(Beginning of Page extract)
August 4th, 2009 1:27am

More snobbery masquerading as journalism.

"Critics believe the vulgar antics have been fuelled by falling ticket prices."

Yeah, because wealthy people would never behave like this, right? Not Prince Harry, Euan Blair or those awfully decent Bullingdon chaps.

Not to mention the fact that for the average Brit, to attend a West End show would entail travel and accommodation costs of several hundred pounds even if the actual show ticket was free.

The point being, most of us don't live in London, and to go to the West End might be a once in a lifetime experience for us. So back right off, and stop lumping us in with the fornicators and urinators because we've dared to pay a reasonable price for a ticket.

C. Gee

August 4th, 2009 4:44am

This is what demotic utopia looks like. Equality in vulgarity. Too late for the socialist intelligentsia to fear for their temples of culture. What's on stage is often as disgusting as the audience. Artists are telling us that impulses, body functions and effluvia are authentically human. Each person's pee is a Turner Prize. Every act of copulation is performance art.

Britain needs a lid put on it.

Miranda Rose Smith

August 4th, 2009 6:45am

Dear N: You could be right. I havn't been to a free concert-in-the-park, or to the Delacorte Theatre, in more than 20 years.
Dear Mr. Brown: They're too highbrow to go to football games.

Miranda Rose Smith

August 4th, 2009 6:50am

Dear Sheila: If the media actually says "we're being blown up because we're amoral,"
someone should say to the media "That's a reason to blow a person up?" I thought we were being blown up because we were pro-Israel.

TimT

August 4th, 2009 7:30am

I remember reading an article about chav kids vomiting on a West End theatre stage some four years ago. A Guardian writer recently attended a theatre show in France where the audience abused the actors, shouting, 'this is s**t!', and like epithets. Lots of rock concerts audiences will just throw beer cans/bottles/etc at the stage.

These problems are perennial, like some other commenters have suggested (as, indeed, Hogarth's Gin Lane suggests, above).

Lizzy

August 4th, 2009 8:06am

Yes, that sort of behaviour is not new. But those of us who wonder what on earth is the matter with these people cherish an ideal that the human race progresses and develops itself to higher standards. I know, but I still hope.
(End of Page extract)
▶ [Job]
Continue the comment thread on unruly West End theater audiences, starting after its final sentence.
(Beginning of Raw data)
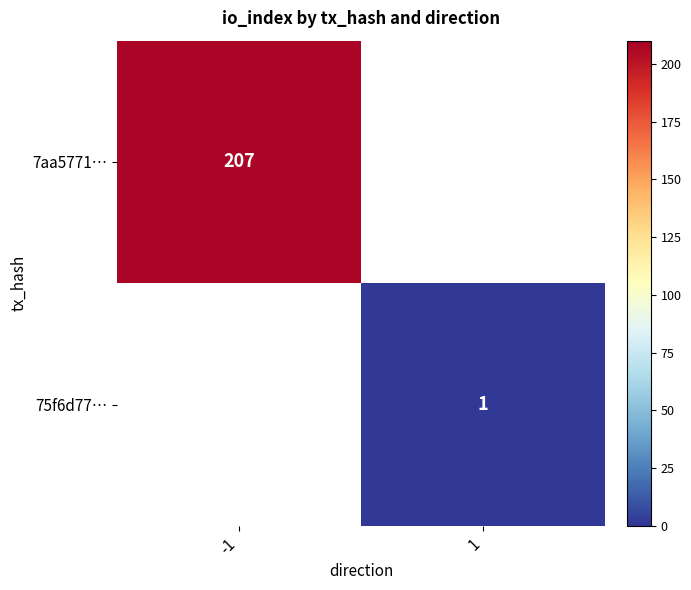

The 75f6d77… series shows 1 at 1. True or false?

True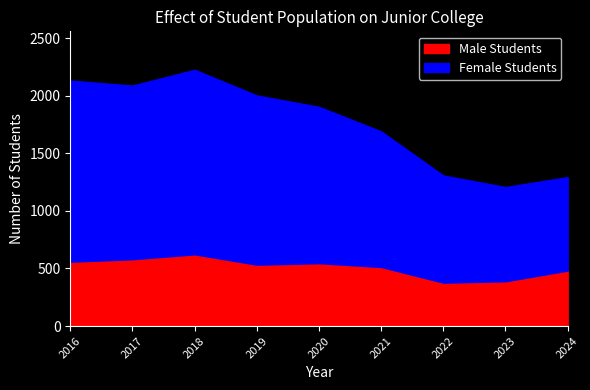

Is it true that Male Students equals 738 at 2024?

False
(End of Raw data)
▶ [Result]
Roy

August 4th, 2009 9:30am

Although I left Britain 52 years ago it still concerns me to see this seemingly disintegration of society, the slide into greater depths of depravity. Perhaps we are reaping the seeds of revolt sown by aspiring communists at mid century to destroy the decent core values of a democratic beast. Now to be taken over by the morbid religious fanatics of today. They have picked up the rolling ball and taking advantage of the rotting values to spread more mayhem. Along with the lack of backbone in political circles.
First in a clean-up . . . dump the BBC.

Ellen

August 4th, 2009 11:49am

Yes, Dave, we know when the Enlightenment began in Great Britain. But it didn't have an instantaneous effect did it?

You tell us the Enlightenment is an "ongoing project". Quite, but if the Enlightenment is an ongoing project, why is behaviour in public - in a place like a theatre for heaven's sake - going backwards?

Marcy

August 4th, 2009 12:40pm

Anti-Christian + Anti-Jesus/God + Anti-Bible = Downfall of society and eventually the nation. What did expect?

Ellen

August 4th, 2009 2:05pm

Yes, we know this sort of behaviour is not new.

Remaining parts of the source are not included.